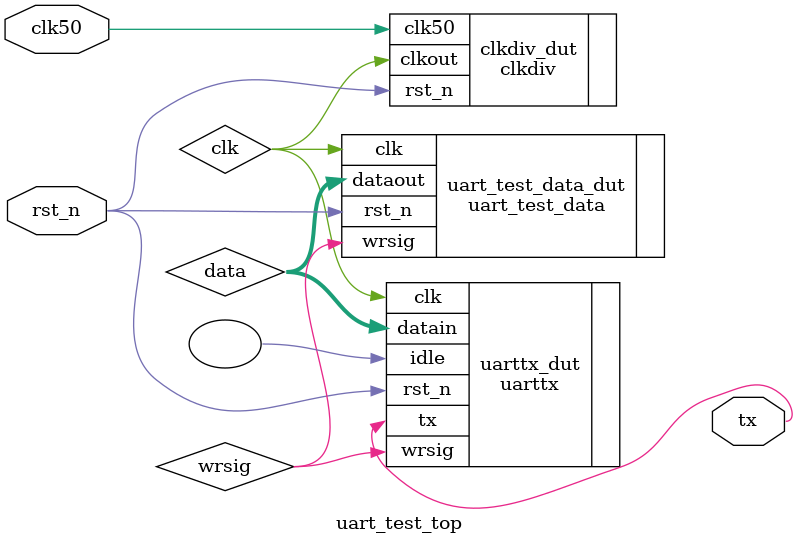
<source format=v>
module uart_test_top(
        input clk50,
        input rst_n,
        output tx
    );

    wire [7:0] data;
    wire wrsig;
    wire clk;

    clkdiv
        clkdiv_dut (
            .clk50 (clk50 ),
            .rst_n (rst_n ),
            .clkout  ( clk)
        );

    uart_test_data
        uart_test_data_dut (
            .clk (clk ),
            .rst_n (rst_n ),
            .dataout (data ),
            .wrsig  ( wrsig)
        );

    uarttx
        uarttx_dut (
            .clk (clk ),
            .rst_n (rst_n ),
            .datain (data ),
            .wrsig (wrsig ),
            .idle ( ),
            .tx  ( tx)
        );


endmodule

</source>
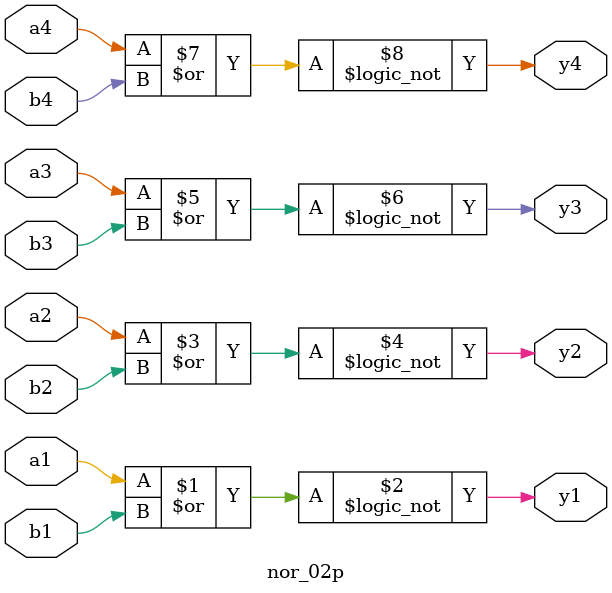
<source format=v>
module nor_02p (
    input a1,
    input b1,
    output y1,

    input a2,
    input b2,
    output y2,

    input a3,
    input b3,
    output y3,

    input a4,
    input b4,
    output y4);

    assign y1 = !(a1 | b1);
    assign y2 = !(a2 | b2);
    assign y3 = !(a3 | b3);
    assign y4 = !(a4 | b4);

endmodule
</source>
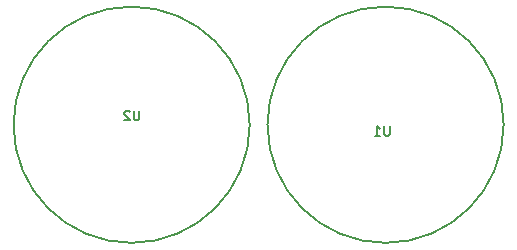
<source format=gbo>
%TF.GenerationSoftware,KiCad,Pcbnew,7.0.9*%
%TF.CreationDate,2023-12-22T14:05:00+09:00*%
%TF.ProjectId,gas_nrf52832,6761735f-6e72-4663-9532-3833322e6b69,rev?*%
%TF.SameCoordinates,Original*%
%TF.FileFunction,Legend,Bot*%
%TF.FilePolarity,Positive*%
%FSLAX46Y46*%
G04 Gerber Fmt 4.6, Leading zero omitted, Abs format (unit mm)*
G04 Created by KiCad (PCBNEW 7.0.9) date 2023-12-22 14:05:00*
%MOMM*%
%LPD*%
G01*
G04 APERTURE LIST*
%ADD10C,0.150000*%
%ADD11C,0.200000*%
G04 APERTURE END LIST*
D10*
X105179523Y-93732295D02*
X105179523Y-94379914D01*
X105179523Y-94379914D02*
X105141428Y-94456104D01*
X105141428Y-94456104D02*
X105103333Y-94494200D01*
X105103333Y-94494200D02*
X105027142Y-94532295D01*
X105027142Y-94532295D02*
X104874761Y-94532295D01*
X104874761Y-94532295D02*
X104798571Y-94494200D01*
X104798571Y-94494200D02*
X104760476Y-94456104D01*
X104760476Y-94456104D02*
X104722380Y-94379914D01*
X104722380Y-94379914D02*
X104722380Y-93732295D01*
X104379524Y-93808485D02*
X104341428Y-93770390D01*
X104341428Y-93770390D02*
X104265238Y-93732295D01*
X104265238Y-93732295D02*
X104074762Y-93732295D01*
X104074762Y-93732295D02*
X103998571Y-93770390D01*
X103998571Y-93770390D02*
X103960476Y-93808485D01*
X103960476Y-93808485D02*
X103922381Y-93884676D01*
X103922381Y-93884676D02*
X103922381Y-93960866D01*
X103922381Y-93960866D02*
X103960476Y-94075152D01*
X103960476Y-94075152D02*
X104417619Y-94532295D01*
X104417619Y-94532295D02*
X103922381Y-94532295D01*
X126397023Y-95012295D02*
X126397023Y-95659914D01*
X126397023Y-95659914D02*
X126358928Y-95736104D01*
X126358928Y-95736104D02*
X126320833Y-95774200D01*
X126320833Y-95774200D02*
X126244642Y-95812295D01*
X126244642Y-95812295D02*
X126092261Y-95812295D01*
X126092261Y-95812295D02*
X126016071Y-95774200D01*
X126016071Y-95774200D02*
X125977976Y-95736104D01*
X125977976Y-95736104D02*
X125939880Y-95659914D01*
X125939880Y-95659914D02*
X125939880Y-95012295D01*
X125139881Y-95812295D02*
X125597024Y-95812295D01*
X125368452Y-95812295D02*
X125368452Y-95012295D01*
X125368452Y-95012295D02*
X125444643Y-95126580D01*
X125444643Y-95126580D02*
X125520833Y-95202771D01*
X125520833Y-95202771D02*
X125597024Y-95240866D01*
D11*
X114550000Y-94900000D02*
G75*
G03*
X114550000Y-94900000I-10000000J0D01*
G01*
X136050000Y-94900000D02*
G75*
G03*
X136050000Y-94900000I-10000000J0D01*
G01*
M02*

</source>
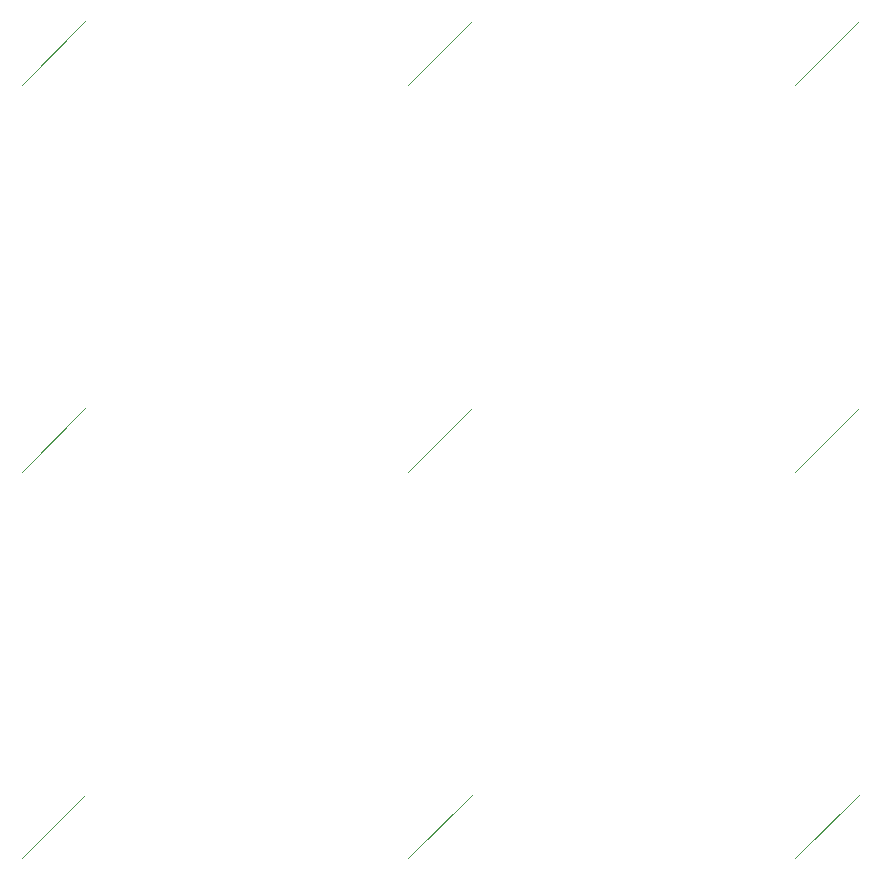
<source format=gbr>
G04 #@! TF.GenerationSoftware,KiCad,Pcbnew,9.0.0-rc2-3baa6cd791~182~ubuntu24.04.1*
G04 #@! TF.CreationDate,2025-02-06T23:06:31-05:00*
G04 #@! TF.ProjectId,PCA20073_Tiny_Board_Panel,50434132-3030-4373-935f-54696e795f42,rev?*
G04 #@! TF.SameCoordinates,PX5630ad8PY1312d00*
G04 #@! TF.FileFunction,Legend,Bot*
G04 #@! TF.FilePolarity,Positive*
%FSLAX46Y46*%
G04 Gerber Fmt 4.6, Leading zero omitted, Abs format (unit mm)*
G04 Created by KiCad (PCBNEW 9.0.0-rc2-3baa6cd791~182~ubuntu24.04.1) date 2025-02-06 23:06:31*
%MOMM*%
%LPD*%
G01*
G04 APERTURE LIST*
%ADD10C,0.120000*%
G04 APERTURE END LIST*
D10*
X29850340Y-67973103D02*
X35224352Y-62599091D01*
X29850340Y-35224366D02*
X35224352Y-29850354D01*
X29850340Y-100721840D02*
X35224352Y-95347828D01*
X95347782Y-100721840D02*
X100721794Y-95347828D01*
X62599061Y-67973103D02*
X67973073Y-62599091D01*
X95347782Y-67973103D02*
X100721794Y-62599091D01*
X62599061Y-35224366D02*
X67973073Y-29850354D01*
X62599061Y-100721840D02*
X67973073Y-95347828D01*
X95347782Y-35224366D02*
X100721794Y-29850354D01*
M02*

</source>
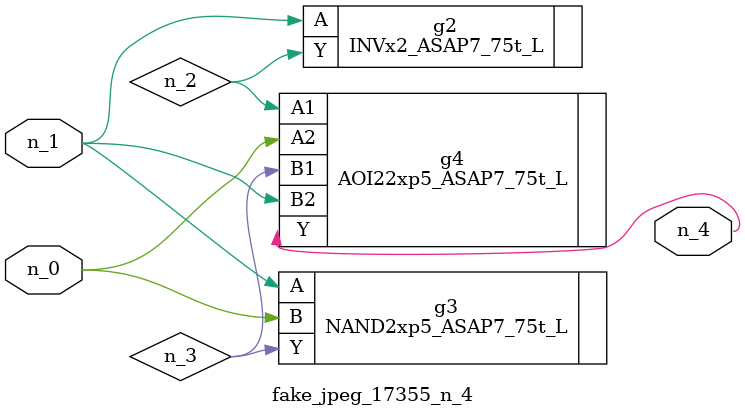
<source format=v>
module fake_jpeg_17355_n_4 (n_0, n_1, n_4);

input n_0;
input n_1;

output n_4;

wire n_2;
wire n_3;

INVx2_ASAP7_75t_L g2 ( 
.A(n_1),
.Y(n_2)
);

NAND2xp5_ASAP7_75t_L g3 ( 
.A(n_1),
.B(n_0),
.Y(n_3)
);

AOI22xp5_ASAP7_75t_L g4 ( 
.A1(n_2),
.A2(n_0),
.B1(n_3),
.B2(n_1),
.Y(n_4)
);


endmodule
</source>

* * *

What you will do:
Tally every line above that has the word "ProjectId", and report the total with no other words.

The answer:
2